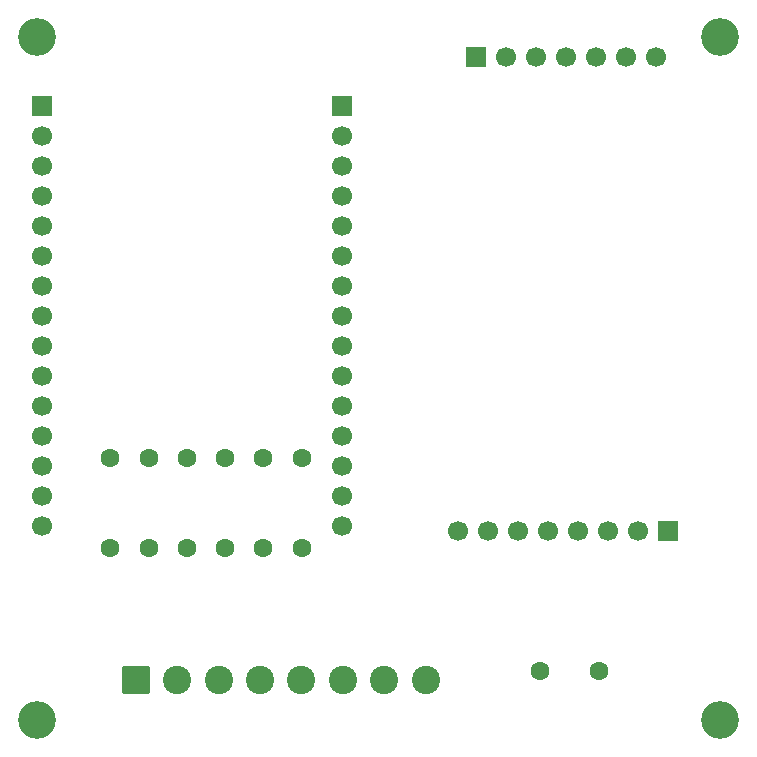
<source format=gts>
%TF.GenerationSoftware,KiCad,Pcbnew,9.0.5*%
%TF.CreationDate,2025-12-28T15:34:22+02:00*%
%TF.ProjectId,base-schematic-02,62617365-2d73-4636-9865-6d617469632d,rev?*%
%TF.SameCoordinates,Original*%
%TF.FileFunction,Soldermask,Top*%
%TF.FilePolarity,Negative*%
%FSLAX46Y46*%
G04 Gerber Fmt 4.6, Leading zero omitted, Abs format (unit mm)*
G04 Created by KiCad (PCBNEW 9.0.5) date 2025-12-28 15:34:22*
%MOMM*%
%LPD*%
G01*
G04 APERTURE LIST*
G04 Aperture macros list*
%AMRoundRect*
0 Rectangle with rounded corners*
0 $1 Rounding radius*
0 $2 $3 $4 $5 $6 $7 $8 $9 X,Y pos of 4 corners*
0 Add a 4 corners polygon primitive as box body*
4,1,4,$2,$3,$4,$5,$6,$7,$8,$9,$2,$3,0*
0 Add four circle primitives for the rounded corners*
1,1,$1+$1,$2,$3*
1,1,$1+$1,$4,$5*
1,1,$1+$1,$6,$7*
1,1,$1+$1,$8,$9*
0 Add four rect primitives between the rounded corners*
20,1,$1+$1,$2,$3,$4,$5,0*
20,1,$1+$1,$4,$5,$6,$7,0*
20,1,$1+$1,$6,$7,$8,$9,0*
20,1,$1+$1,$8,$9,$2,$3,0*%
G04 Aperture macros list end*
%ADD10R,1.700000X1.700000*%
%ADD11C,1.700000*%
%ADD12C,3.200000*%
%ADD13C,1.600000*%
%ADD14RoundRect,0.250001X-0.949999X-0.949999X0.949999X-0.949999X0.949999X0.949999X-0.949999X0.949999X0*%
%ADD15C,2.400000*%
G04 APERTURE END LIST*
D10*
%TO.C,J2*%
X79400000Y-59460000D03*
D11*
X79400000Y-62000000D03*
X79400000Y-64540000D03*
X79400000Y-67080000D03*
X79400000Y-69620000D03*
X79400000Y-72160000D03*
X79400000Y-74700000D03*
X79400000Y-77240000D03*
X79400000Y-79780000D03*
X79400000Y-82320000D03*
X79400000Y-84860000D03*
X79400000Y-87400000D03*
X79400000Y-89940000D03*
X79400000Y-92480000D03*
X79400000Y-95020000D03*
%TD*%
D10*
%TO.C,J1*%
X54000000Y-59460000D03*
D11*
X54000000Y-62000000D03*
X54000000Y-64540000D03*
X54000000Y-67080000D03*
X54000000Y-69620000D03*
X54000000Y-72160000D03*
X54000000Y-74700000D03*
X54000000Y-77240000D03*
X54000000Y-79780000D03*
X54000000Y-82320000D03*
X54000000Y-84860000D03*
X54000000Y-87400000D03*
X54000000Y-89940000D03*
X54000000Y-92480000D03*
X54000000Y-95020000D03*
%TD*%
D12*
%TO.C,H1*%
X53600000Y-53600000D03*
%TD*%
D13*
%TO.C,R2*%
X63053000Y-89255000D03*
X63053000Y-96875000D03*
%TD*%
%TO.C,R1*%
X59810000Y-89255000D03*
X59810000Y-96875000D03*
%TD*%
D10*
%TO.C,J3-DAC1*%
X90750000Y-55325000D03*
D11*
X93290000Y-55325000D03*
X95830000Y-55325000D03*
X98370000Y-55325000D03*
X100910000Y-55325000D03*
X103450000Y-55325000D03*
X105990000Y-55325000D03*
%TD*%
D12*
%TO.C,H4*%
X53600000Y-111400000D03*
%TD*%
D13*
%TO.C,R4*%
X69539000Y-89255000D03*
X69539000Y-96875000D03*
%TD*%
%TO.C,C2*%
X96160000Y-107270000D03*
X101160000Y-107270000D03*
%TD*%
%TO.C,R6*%
X76025000Y-89255000D03*
X76025000Y-96875000D03*
%TD*%
%TO.C,R5*%
X72782000Y-89255000D03*
X72782000Y-96875000D03*
%TD*%
%TO.C,R3*%
X66296000Y-89255000D03*
X66296000Y-96875000D03*
%TD*%
D14*
%TO.C,J4*%
X62000000Y-108000000D03*
D15*
X65500000Y-108000000D03*
X69000000Y-108000000D03*
X72500000Y-108000000D03*
X76000000Y-108000000D03*
X79500000Y-108000000D03*
X83000000Y-108000000D03*
X86500000Y-108000000D03*
%TD*%
D12*
%TO.C,H3*%
X111450000Y-111430000D03*
%TD*%
%TO.C,H2*%
X111400000Y-53600000D03*
%TD*%
D10*
%TO.C,J4-IMU1*%
X107009138Y-95394959D03*
D11*
X104469138Y-95394959D03*
X101929138Y-95394959D03*
X99389138Y-95394959D03*
X96849138Y-95394959D03*
X94309138Y-95394959D03*
X91769138Y-95394959D03*
X89229138Y-95394959D03*
%TD*%
M02*

</source>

- [Exercise aim]
Output exactly the lines from the one with "X72500000Y-108000000D03*" through the final line of the listing above.

- [Expected answer]
X72500000Y-108000000D03*
X76000000Y-108000000D03*
X79500000Y-108000000D03*
X83000000Y-108000000D03*
X86500000Y-108000000D03*
%TD*%
D12*
%TO.C,H3*%
X111450000Y-111430000D03*
%TD*%
%TO.C,H2*%
X111400000Y-53600000D03*
%TD*%
D10*
%TO.C,J4-IMU1*%
X107009138Y-95394959D03*
D11*
X104469138Y-95394959D03*
X101929138Y-95394959D03*
X99389138Y-95394959D03*
X96849138Y-95394959D03*
X94309138Y-95394959D03*
X91769138Y-95394959D03*
X89229138Y-95394959D03*
%TD*%
M02*

</source>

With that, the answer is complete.